Just days after an earnings report revealed that Realtor.com saw a significant annual decline in traffic at the beginning of the year, the company’s chief executive blamed the slower housing market and downplayed the importance of raw traffic numbers generally.
David Doctorow, CEO of Realtor.com parent Move Inc., said in a new interview that “traffic levels are certainly down across the industry” — a fact that’s “to be expected” given that there are currently fewer available listings.
The comments allude to the latest earnings report from News Corp, which owns Move and Realtor.com. The report shows that between January and March of this year, average monthly unique users to Realtor.com fell 24 percent year over year to 72 million.
Move’s revenue was down 17 percent year over year in the first quarter of 2023, the report additionally revealed.
However, in the interview, Doctorow said that Realtor.com’s focus isn’t maximizing traffic.
“Our focus as a company is not about trying to have the maximum traffic number,” he explained. “If that were our focus, we could do a lot of things to make that number larger. We’re focused on trying to get a higher quality audience that’s serious, because these are the people who will translate into active leads and help empower the growth of our customers.”
The comments come from an interview of Doctorow with Real Estate News, published Saturday.
In the interview, Doctorow also argued that Realtor.com’s engagement is better than its rivals, noting that “53 percent of consumers who come to our site are looking to be matched with an agent, that’s compared with 41 percent at Zillow.”
Realtor.com users tend to visit the site more frequently than is the case with rival portals, Doctorow went on to say.

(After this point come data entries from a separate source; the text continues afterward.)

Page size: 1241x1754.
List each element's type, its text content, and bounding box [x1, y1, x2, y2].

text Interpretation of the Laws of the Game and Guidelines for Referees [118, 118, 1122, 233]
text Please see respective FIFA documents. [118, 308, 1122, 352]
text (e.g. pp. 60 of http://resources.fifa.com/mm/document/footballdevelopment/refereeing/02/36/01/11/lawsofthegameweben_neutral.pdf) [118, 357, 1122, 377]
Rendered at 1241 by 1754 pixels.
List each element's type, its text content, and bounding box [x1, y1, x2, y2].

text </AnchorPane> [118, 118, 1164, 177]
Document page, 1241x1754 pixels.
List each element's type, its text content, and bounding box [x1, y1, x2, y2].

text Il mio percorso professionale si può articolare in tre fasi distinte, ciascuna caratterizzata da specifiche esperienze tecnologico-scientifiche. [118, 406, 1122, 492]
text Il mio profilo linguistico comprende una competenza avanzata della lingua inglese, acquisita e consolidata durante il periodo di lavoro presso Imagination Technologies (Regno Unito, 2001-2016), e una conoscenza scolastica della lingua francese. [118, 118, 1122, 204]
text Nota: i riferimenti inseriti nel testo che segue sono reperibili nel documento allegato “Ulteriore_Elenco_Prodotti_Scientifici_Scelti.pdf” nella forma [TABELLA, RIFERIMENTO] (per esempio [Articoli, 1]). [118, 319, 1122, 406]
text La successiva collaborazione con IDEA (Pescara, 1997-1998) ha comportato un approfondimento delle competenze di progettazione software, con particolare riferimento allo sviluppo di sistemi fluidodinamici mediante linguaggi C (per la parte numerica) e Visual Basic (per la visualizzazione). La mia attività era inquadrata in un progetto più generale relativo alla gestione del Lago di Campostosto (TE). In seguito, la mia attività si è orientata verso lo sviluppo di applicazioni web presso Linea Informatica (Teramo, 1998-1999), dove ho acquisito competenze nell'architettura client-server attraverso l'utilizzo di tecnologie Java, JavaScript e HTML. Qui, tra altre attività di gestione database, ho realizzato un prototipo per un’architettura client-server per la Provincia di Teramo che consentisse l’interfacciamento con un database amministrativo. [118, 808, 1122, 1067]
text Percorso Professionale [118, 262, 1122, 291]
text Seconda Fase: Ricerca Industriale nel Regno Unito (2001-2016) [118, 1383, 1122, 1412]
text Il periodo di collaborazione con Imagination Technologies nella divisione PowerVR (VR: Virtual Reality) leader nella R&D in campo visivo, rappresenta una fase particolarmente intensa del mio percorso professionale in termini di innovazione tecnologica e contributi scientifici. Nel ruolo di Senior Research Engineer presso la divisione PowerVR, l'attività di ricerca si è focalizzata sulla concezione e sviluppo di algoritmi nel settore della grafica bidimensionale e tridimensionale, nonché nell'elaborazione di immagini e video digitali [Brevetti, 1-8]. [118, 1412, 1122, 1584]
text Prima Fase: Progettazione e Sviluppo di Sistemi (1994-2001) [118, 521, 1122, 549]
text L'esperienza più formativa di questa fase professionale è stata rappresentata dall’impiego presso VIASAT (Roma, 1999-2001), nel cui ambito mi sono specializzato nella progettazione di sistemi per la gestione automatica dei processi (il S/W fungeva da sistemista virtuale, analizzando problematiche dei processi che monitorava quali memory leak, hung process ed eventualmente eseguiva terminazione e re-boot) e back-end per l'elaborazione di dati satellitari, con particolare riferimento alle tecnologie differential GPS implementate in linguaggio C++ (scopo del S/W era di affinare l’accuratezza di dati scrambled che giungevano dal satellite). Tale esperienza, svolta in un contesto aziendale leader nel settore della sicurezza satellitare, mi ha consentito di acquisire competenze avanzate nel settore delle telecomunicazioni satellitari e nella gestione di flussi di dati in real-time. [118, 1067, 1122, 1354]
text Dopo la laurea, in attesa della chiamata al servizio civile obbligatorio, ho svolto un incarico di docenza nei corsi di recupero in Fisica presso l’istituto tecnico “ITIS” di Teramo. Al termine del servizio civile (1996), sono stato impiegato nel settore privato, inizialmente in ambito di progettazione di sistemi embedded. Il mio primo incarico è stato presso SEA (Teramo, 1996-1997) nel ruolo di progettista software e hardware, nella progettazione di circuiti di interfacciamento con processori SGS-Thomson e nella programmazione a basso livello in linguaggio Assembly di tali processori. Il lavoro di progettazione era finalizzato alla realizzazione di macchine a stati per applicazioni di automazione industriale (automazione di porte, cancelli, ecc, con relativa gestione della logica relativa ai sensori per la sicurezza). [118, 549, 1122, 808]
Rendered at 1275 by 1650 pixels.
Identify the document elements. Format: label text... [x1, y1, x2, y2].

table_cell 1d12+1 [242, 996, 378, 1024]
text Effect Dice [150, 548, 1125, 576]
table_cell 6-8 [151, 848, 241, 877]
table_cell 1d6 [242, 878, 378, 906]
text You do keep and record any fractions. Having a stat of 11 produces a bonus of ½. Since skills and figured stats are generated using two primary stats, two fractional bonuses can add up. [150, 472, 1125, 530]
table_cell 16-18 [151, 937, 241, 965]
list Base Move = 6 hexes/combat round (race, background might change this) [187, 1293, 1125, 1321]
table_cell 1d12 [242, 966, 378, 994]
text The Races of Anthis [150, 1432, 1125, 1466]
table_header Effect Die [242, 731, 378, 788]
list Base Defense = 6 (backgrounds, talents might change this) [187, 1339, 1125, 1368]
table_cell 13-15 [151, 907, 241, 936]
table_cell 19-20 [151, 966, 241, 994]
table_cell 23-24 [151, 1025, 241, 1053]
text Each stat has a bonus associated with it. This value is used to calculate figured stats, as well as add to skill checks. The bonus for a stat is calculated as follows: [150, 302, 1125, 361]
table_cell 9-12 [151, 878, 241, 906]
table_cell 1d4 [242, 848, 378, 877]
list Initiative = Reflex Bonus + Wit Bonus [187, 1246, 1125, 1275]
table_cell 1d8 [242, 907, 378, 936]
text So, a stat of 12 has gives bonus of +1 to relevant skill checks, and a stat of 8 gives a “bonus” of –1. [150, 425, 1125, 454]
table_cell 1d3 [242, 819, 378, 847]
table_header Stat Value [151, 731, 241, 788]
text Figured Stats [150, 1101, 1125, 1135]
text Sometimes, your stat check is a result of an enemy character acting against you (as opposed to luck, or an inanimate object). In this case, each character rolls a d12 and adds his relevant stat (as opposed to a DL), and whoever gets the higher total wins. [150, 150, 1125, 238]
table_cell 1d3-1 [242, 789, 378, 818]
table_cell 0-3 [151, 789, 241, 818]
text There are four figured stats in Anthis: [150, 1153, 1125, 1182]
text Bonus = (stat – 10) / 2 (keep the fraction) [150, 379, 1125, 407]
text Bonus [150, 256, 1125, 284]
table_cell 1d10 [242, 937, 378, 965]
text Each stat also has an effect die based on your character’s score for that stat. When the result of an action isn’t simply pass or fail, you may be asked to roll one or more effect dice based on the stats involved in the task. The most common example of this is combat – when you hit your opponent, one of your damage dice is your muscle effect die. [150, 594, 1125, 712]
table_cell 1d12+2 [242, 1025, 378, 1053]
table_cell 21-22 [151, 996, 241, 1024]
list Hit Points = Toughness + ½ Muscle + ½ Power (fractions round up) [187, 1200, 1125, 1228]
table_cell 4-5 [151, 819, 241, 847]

For context, Zillow’s latest earnings report shows that the company had 212 million average monthly unique users during the first quarter of this year. That’s flat compared to one year earlier. Real Estate News additionally cites Zillow as saying that a direct comparison to Realtor.com doesn’t work because its traffic is so much larger, and that more than two-thirds of homebuyers use Zillow at some point.
Redfin’s most recent earnings report shows that it had 50 million average monthly users between January and March — down from 51 million a year ago.
Doctorow also weighed in on CoStar’s flirtation with a Realtor.com acquisition. News of the potential deal first surfaced in January, but by February, CoStar CEO Andy Florance said his company would not buy the portal. Instead, it would focus on building up the brands it already owns.
Doctorow said in the new interview that CoStar’s interest meant “they certainly were intrigued about something that was working.” CoStar is “a very credible competitor in our eyes, and one that we pay attention to,” he added.
But he also suggested Realtor.com isn’t looking to dive headlong into the portal wars that have enflamed a rivalry between Zillow and CoStar.
“Our focus is not on creating a narrative that sounds good, or is engaging, or is trying to bait a public dialogue,” Doctorow said, adding later that “we don’t believe this needs to be a winner-takes-all market. We do not have to take all of the dollars in the real estate transaction and the loan, the title, etc. There’s plenty to go around.”